Escritora
australiana que expôs 'bolha' de hedonismo e drogas em paraíso de turistas vê
na morte de Archer um aviso sombrio de mudança de tempos
Rodrigo Gularte (à esquerda) e Marco Archer no corredor da morte na Indonésia |
Nevando
em Bali, livro que expõe em detalhes o submundo das drogas na mais famosa ilha
do arquipélago que forma a Indonésia, chama a atenção não apenas pela descrição
da mistura de crime e hedonismo no paraíso turístico que recebe mais de 2
milhões de visitantes por ano.
Muitos
dos traficantes entrevistados pela escritora e jornalista australiana Kathryn
Bonella para o livro eram brasileiros. Entre eles, Marco Archer, que no último
sábado se tornou o primeiro brasileiro executado no exterior.
Para
Bonella, no entanto, o mais significativo foi o fato de Archer ter sido também
o primeiro ocidental a receber a pena de morte na Indonésia.
'Bolha'
Para
a australiana, a morte estourou o que ela chama de "bolha da
fantasia" para os brasileiros envolvidos com o tráfico no país.
"A
morte de Marco foi decididamente o que se pode chamar do fim de uma fase.
Sempre se soube que o tráfico na Indonésia é punido com a pena de morte, mas as
autoridades indonésias jamais tinham ido até o fim na punição a
ocidentais", afirma Bonella, em entrevista à BBC Brasil.
Escritora Kathryn Bonella |
"Ao
mesmo tempo que isso não vai acabar com o tráfico em Bali, eu imagino que
muitos brasileiros vão pensar duas vezes diante da próxima oportunidade de
contrabandear drogas para a Indonésia. Mas duvido que isso vá durar para
sempre. Há uma grande demanda por drogas em Bali, é um lugar para onde turistas
do mundo inteiro vão para se divertir sem os mesmos limites vistos na maioria
dos lugares do mundo."
"Rafael",
um dos traficantes brasileiros mais ativos em Bali, tinha uma mansão que
contava com um trampolim para pular do quarto à piscina
Para
Bonella, a frequência com que encontrou brasileiros envolvidos com o tráfico na
Indonésia - de transportadores de droga a ricos intermediários entre os grandes
barões - é explicada pelo perfil da maioria dos viajantes do país para o
arquipélago.
"Os
brasileiros que encontrei tinham basicamente o mesmo perfil. Eram surfistas que
viram no tráfico, em especial de cocaína, uma chance de se manter em Bali e
viver uma vida de fantasia, pegando ondas, indo a festas e encontrando belas
mulheres. A proximidade do Brasil com os mercados produtores de cocaína na
América do Sul ajuda no acesso à droga. E, ao contrário dos habitantes de
muitos países, os brasileiros viajam normalmente pelo mundo", argumenta
Bonella.
Outro
fator que diferencia os traficantes brasileiros que a australiana encontrou na
Indonésia é o perfil social.
"Eles
eram todos de classe média, com escolaridade e conhecimento razoável de inglês.

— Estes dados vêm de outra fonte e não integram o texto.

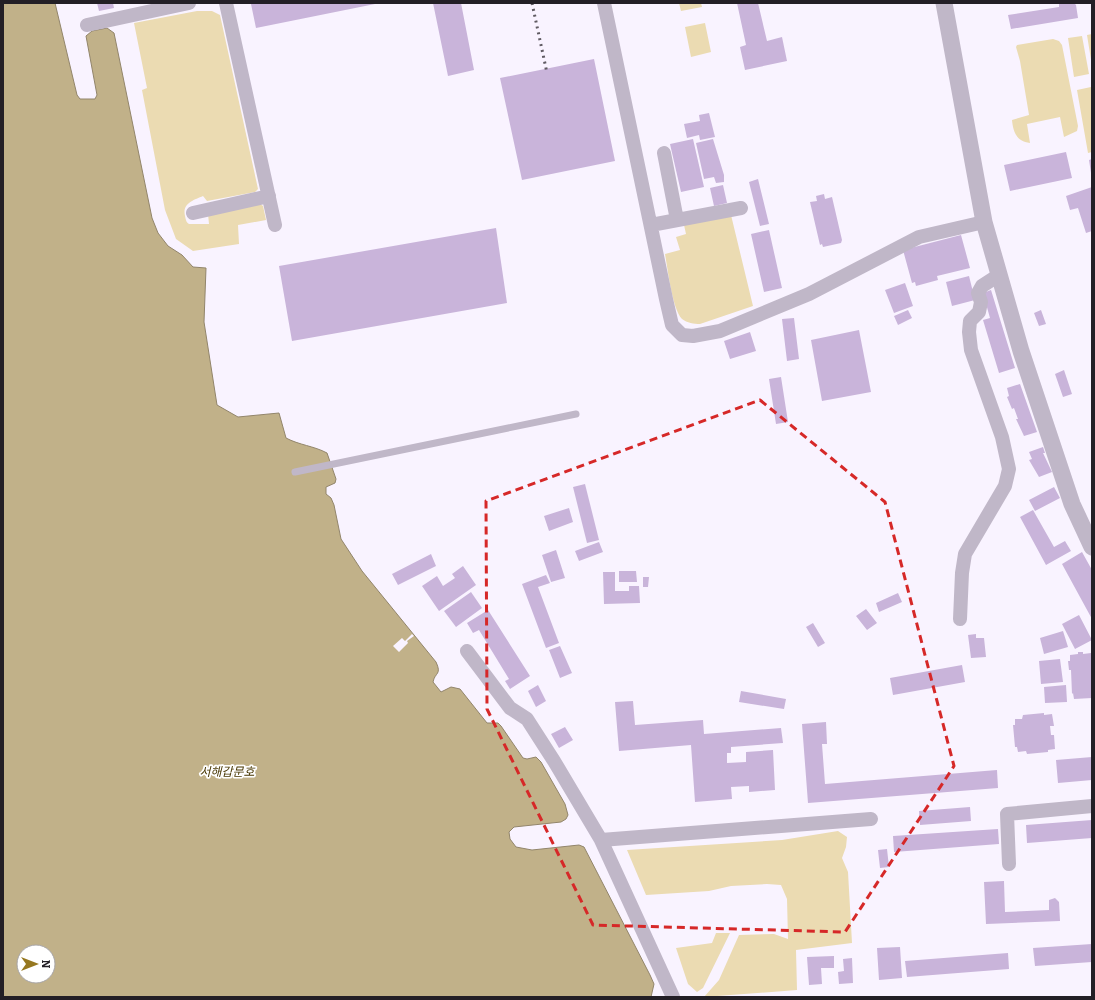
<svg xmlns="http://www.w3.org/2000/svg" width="1095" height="1000" viewBox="0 0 1095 1000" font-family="Bitter,'Noto Sans KR',serif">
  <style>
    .green { fill: #ebdbb2 }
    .water { fill: #c1b189; stroke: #92856b; fill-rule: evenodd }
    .pier { fill: #f9f3ff }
    .building { fill: #c9b4da }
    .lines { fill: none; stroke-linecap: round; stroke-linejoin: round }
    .service { stroke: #c0b7c8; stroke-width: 7 }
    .minor { stroke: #c0b7c8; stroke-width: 14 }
    .tertiary { stroke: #c0b7c8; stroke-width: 17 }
    .rail { stroke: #5f5a62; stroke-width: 3; stroke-dasharray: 2 4; stroke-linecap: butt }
    .marked { fill: none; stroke: #d62828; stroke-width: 3; stroke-dasharray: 8 5; stroke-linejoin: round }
    .labels { text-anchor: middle; stroke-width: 3.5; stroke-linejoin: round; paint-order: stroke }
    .water-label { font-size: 12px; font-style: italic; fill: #473600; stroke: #fff }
  </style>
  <rect width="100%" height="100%" fill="#f9f3ff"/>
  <path class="green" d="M679,3H701L702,7L681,11Z
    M197,11H212L220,15L258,189L255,192L207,201L203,196C194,200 182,203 185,216C186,220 186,222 189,224H209L208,214L260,204L263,206L266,220L238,225L239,244L193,251L176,239L165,210L142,90L147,88L134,23Z
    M705,23L711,52L691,57L685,27Z
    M1092,34V66L1087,35Z
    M1082,36L1089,74L1074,77L1068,38Z
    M1053,39L1059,41L1062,45L1078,126L1077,131L1064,137L1060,117L1027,124L1030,143C1017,142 1013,132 1012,120L1029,115L1020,61L1016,47L1017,45Z
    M1091,87L1092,152L1088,153L1077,90Z
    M731,215L753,306L700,324C694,324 687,323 682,319C672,308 668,270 665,254L680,250L676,237L686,234L684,225Z
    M838,831L847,837L846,847L842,858L848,872L852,943L796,950L797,990L704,997L719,980L739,935L774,934L788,939L787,899L781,885L767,884L731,886L709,891L646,895L627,850L782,840Z
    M716,933H730L703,988L697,992L688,984L676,948L712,943Z"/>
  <path class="water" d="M3,3H55L77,95L80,99H95L97,95L86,36L92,31L107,28L114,33L152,218L158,233L168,246L182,255L193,267L206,268L204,322L217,405L238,417L279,413L286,438C299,445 314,446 327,453L336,479L335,483L326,487V494L331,498L334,505L341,539L362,571L436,662C442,675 435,672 433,682L441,692L451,687L460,689L487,723H498L501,726L523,758L527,759L536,757L541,762L565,804L568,815L566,819L561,822L514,827L509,832L510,839L516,847L532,850L579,845L584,847L650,975L654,984L651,997H3ZM24,952H48V976H24Z"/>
  <path class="pier" d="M412,634L414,636L407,641L408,643L399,652L393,646L402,638L405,641Z"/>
  <path class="building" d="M97,3H113L114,8L99,11Z
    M257,3H375V4L256,28L251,4Z
    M433,3H461L474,70L448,76Z
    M737,3H758L767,41L782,37L787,61L745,70L740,47L746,45Z
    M1059,3H1074L1076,5L1078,18L1011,29L1008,15L1059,7Z
    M594,59L615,161L522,180L500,78Z
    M709,113L715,137L700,140L699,135L687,138L684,124L700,121L699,115Z
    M693,139L704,187L681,192L670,144Z
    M713,139L724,175V182L716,183L714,177L704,179L696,143Z
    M1066,152L1072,178L1010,191L1004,165Z
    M1092,159V173H1091L1089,160Z
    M758,179L769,224L760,226L749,182Z
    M723,185L727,203L714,206L710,188Z
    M1092,187V231L1086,233L1078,208L1070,210L1066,196Z
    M824,194L825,199L832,197L842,240L841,243L823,247L822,244L820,245L810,202L817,201L816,196Z
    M496,228L507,303L292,341L279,266Z
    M769,230L782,288L764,292L751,234Z
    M961,235L970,268L937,276L938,280L916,286L915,282L912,283L903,250Z
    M969,276L975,300L952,306L946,282Z
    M905,283L913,306L894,313L885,290Z
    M991,290L1015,368L999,373L983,320L990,318L983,293Z
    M908,310L912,318L898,325L894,316Z
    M1041,310L1046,324L1039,326L1034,313Z
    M794,318L799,359L787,361L782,319Z
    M859,330L871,392L822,401L811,340Z
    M750,332L756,351L730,359L724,341Z
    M1064,370L1072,394L1063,397L1055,374Z
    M781,377L788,422L776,424L769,379Z
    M1020,384L1037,432L1024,436L1016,419H1018L1014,408L1012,409L1007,397L1009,396L1007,388Z
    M1043,447L1045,453H1043L1052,472L1039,477L1029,460L1032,459L1029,452Z
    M585,484L599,540L587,543L573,487Z
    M1054,487L1060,498L1035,511L1029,500Z
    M569,508L573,522L549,531L544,516Z
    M1033,510L1054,547L1065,541L1071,551L1046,565L1020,517Z
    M599,542L603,552L579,561L575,551Z
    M556,550L565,578L551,582L542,555Z
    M1082,552L1092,570V619L1062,564Z
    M431,554L436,566L398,585L392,574Z
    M463,566L476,585L439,611L422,586L437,576L443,586L455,578L452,574Z
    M619,571H636L637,582H619Z
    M603,572H615V591H629V586H639L640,603L604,604Z
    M546,575L550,583L538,587L559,643L546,648L522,584Z
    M643,577H649L648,587H643Z
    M471,592L482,608L456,627L444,611Z
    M898,593L902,602L879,612L876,603Z
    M866,609L877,623L867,630L856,616Z
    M488,610L530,676L510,689L505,681L509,679L479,630L473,633L467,623Z
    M1079,615L1092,640L1075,649L1062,624Z
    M813,623L825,643L818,647L806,627Z
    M1063,631L1068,647L1044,654L1040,638Z
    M976,634V638H984L986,657L971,658L968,635Z
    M560,646L572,673L560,678L549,650Z
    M1078,652H1083V654L1091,653L1092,698L1074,699L1073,693L1072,694L1071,670H1069L1068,661H1070V655L1078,654Z
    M1060,659L1063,682L1041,684L1039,661Z
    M962,665L965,682L893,695L890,678Z
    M538,685L546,701L536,707L528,691Z
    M1066,685L1067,702L1045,703L1044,687Z
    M741,691L786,699L784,709L739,702Z
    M633,701L635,725L703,720L704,734L781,728L783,743L731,747V753H727V763L746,762V752L773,750L775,790L749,792V786L731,787L732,799L695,802L691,745L619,751L615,702Z
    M1044,713V715L1052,714L1054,726H1050L1051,735H1054L1055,749L1048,750V752L1027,754L1026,751L1018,752L1017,747H1015L1013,725H1015V719H1022L1023,715Z
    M826,722L827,744H822L825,784L997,770L998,788L808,803L802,724Z
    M565,727L573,740L559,748L551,734Z
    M1092,757V780L1058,783L1056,760Z
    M970,807L971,821L920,825L919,811Z
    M1092,820V838L1027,843L1026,825Z
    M998,829L999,844L894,852L893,836Z
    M887,849L889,867L880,868L878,850Z
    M1004,881L1005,912L1049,910V900L1055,898L1059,902L1060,921L986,924L984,882Z
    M1092,944V962L1035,966L1033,948Z
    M900,947L902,978L879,980L877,948Z
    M1008,953L1009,969L907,977L905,961Z
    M834,956V968H821L822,984L809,985L807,957Z
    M852,958L853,983L839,984L838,972L844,971L843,959Z"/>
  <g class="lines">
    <path class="service" d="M295,472L576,414"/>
    <path class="minor" d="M226,3L275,225
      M604,3L666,299L672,325L682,335L693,336L720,331L809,294L919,237L984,222
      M87,25L189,3
      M664,153L677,220
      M193,213L269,196
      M651,225L741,208
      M960,619L962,573L965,554L1005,486L1009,469L1002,437L971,350L969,332L970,321L979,312L981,302L978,293L982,286L999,275
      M467,651L510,708L527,719L554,761L601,840L673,997
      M601,840L871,819
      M1009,864L1007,814L1092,806"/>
    <path class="tertiary" d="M944,3L984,222L1021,351L1072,504L1092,547"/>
    <path class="rail" d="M532,3L547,73"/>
  </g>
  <path class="marked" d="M760,400L885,502L954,766L845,932L593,925L487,709L486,501Z"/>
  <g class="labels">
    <g class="water-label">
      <text x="227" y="776">서해갑문호</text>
    </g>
  </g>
  <rect width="1095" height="1000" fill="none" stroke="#231f26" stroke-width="8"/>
  <g transform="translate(36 964) rotate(90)"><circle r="19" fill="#ffffff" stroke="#a7a5a8"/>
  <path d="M0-3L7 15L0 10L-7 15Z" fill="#967820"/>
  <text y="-6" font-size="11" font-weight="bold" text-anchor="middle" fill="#231f26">N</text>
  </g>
</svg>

Entraram no tráfico pela curtição, não por uma necessidade econômica. Queriam
viver tendo do bom e do melhor. Bem diferentes das 'mulas' (transportadores de
droga), que recebem pouco dinheiro para muito risco. Um dos brasileiros que
conheci em Bali podia ganhar uma fortuna com uma viagem bem-sucedida",
conta a australiana.
Um
dos grandes exemplos foi um carioca conhecido como "Rafael", um
surfista que durante anos foi uma das principais engrenagens no tráfico de
cocaína em Bali e que não fazia muita questão de esconder seus lucros: dava
festas homéricas em sua mansão à beira-mar, onde uma das atrações era um
trampolim do qual ele saltava de seu quarto diretamente para a piscina.

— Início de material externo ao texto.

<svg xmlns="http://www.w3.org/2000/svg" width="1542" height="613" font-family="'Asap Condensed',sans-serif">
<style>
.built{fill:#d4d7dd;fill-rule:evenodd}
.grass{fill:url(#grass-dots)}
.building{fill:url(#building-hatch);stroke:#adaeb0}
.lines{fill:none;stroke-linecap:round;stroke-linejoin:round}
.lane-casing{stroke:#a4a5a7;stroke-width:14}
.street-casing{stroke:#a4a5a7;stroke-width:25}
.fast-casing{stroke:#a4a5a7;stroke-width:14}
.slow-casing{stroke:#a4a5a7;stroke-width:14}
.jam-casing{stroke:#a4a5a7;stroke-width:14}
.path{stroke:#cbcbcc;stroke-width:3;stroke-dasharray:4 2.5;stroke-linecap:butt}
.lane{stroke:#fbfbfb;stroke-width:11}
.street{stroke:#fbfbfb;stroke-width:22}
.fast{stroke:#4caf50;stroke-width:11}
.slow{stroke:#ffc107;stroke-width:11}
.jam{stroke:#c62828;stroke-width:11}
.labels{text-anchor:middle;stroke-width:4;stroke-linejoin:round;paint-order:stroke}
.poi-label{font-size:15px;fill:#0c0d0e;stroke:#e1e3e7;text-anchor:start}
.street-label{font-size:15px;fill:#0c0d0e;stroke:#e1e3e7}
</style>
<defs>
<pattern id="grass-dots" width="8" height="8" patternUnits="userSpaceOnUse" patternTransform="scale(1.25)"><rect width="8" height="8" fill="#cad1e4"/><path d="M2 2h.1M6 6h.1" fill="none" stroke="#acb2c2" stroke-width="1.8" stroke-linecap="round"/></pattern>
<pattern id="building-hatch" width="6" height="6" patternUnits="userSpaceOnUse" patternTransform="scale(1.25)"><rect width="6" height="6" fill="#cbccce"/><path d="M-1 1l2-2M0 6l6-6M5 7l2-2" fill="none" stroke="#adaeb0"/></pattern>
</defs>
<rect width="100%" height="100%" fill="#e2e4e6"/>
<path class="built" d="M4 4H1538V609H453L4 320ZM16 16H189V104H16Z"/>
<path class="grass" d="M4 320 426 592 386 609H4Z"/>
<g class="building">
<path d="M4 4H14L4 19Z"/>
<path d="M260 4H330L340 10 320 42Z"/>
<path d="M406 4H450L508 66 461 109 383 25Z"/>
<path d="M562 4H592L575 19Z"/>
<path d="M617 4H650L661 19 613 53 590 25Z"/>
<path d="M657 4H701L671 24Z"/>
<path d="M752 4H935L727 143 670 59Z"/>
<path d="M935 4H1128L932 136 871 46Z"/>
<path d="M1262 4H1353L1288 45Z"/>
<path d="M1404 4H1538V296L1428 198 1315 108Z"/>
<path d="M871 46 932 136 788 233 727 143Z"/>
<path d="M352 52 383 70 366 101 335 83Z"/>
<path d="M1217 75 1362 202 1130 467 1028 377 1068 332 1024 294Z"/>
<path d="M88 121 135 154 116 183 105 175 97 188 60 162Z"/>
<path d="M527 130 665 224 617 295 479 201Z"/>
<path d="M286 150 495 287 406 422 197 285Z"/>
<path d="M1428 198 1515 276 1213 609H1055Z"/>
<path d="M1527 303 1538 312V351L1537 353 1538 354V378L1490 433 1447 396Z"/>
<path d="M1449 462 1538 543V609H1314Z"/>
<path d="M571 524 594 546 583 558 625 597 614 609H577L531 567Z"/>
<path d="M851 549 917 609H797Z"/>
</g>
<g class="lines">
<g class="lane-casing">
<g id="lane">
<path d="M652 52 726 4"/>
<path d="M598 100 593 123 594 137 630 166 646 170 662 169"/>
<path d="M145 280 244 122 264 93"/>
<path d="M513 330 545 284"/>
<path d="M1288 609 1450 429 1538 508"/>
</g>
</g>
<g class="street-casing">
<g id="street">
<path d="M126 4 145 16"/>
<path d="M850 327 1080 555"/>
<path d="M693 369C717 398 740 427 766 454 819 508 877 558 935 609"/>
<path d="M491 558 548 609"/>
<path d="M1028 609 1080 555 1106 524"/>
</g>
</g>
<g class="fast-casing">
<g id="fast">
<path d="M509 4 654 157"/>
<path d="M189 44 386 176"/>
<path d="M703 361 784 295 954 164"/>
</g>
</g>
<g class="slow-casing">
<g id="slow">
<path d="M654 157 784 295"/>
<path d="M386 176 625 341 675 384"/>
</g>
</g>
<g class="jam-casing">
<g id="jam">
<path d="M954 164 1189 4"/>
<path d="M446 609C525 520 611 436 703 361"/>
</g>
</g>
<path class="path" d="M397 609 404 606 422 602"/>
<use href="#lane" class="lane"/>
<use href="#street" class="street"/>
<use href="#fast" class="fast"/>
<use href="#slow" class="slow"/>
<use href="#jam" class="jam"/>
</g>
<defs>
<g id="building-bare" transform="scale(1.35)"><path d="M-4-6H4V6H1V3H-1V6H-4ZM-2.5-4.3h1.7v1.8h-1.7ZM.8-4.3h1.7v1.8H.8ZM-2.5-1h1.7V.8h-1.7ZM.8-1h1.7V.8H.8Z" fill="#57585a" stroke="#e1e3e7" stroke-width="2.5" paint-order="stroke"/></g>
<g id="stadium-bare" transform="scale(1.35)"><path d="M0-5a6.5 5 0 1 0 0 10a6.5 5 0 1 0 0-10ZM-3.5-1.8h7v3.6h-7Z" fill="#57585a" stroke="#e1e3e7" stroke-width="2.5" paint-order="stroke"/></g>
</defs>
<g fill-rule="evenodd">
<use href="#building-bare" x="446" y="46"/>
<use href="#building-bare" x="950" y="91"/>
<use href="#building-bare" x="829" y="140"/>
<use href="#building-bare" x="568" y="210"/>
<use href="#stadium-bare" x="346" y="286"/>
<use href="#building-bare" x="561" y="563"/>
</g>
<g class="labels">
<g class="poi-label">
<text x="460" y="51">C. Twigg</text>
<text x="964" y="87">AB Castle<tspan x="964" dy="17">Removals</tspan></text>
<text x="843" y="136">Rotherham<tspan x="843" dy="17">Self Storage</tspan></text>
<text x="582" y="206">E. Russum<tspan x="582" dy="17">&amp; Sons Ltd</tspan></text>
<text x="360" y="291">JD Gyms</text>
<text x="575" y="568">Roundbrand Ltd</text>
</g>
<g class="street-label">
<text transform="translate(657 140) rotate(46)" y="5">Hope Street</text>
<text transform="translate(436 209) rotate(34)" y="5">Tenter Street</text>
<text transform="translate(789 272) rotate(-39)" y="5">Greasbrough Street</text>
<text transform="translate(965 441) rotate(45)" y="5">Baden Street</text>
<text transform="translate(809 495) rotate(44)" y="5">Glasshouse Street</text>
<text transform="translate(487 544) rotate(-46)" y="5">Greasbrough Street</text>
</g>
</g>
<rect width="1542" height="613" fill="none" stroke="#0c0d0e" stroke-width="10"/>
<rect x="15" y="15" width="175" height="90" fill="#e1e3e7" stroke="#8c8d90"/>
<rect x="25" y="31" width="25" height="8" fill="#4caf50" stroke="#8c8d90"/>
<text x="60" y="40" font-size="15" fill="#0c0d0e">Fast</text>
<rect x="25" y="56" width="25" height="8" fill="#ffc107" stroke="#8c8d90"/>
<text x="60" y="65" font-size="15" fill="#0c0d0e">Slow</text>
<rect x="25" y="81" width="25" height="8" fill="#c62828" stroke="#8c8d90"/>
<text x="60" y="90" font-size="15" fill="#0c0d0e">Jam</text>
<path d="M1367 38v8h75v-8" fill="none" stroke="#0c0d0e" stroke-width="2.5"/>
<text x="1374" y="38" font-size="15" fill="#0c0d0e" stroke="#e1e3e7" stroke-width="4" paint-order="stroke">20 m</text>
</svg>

Casa de traficante tinha trampolim direto do quarto para a piscina |
A
pena capital para o tráfico não impediu a Indonésia de concentrar a circulação
e o uso de drogas no Sudeste Asiático
Bonella
esteve na Indonésia no fim de semana e acompanhou através da mídia e de relatos
de contatos a execução de Marco Archer. Embora faça questão de criticar a opção
do brasileiro pelo tráfico, a australiana disse ter ficado chocada com o
desfecho de um dos personagens mais citados em Nevando em Bali - numa das
passagens, Bonella conta que Archer dominava o fornecimento de maconha em Bali
e tinha até registrado a marca de um tipo de erva que vendia, a Lemon Juice.
"Visitei
Marco na prisão durante a pesquisa para o livro. Sabia o que ele estava fazendo
e de maneira nenhuma endosso o tráfico. Mas ele era carismático e até cozinhou
na prisão para mim, e parecia ter muitos amigos na Indonésia, pois recebi uma
série de mensagens lamentando sua morte. Sou pessoalmente contra a pena
capital, em especial a tortura psicológica que foi Marco ter vivido mais de dez
anos com a possibilidade de execução pairando sobre sua cabeça."
Surfistas
brasileiros, segundo Bonella, usaram o tráfico como forma de manter um estilo
de vida confortável na Indonésia
Numa
das visitas, Bonella foi apresentada a Rodrigo Gularte, o outro brasileiro
condenado à morte e cuja execução poderá ocorrer ainda este ano. Foi no livro
da australiana que veio à tona uma suposta tentativa de suicídio do brasileiro
após o anúncio da sentença, em 2005.
"Não
pude comprovar, mas me pareceu claro que Rodrigo tinha sido afetado de maneira
bem diferente de Marco", disse.
'Mais
perigoso'
A
australiana disse não acreditar que a pressão internacional sofrida pela Indonésia
nos últimos dias, inclusive com a retirada dos embaixadores de Brasil e Holanda
(que também teve um cidadão executado no fim de semana), poderá mudar o destino
do brasileiro e dois australianos também no corredor da morte.
"Não
me parece que os protestos vão alterar a política de Joko Widodo (o presidente
da Indonésia). Há um forte sentimento antidrogas entre a população local",
avalia.
"Os
traficantes devem estar assustados, mas o tráfico não vai parar. Há muita
demanda, até porque a Indonésia é usada como centro de distribuição das drogas
para outros países asiáticos e mesmo a Austrália. Só que agora os envolvidos
sabem que a situação ficou ainda mais perigosa", opina Bonella.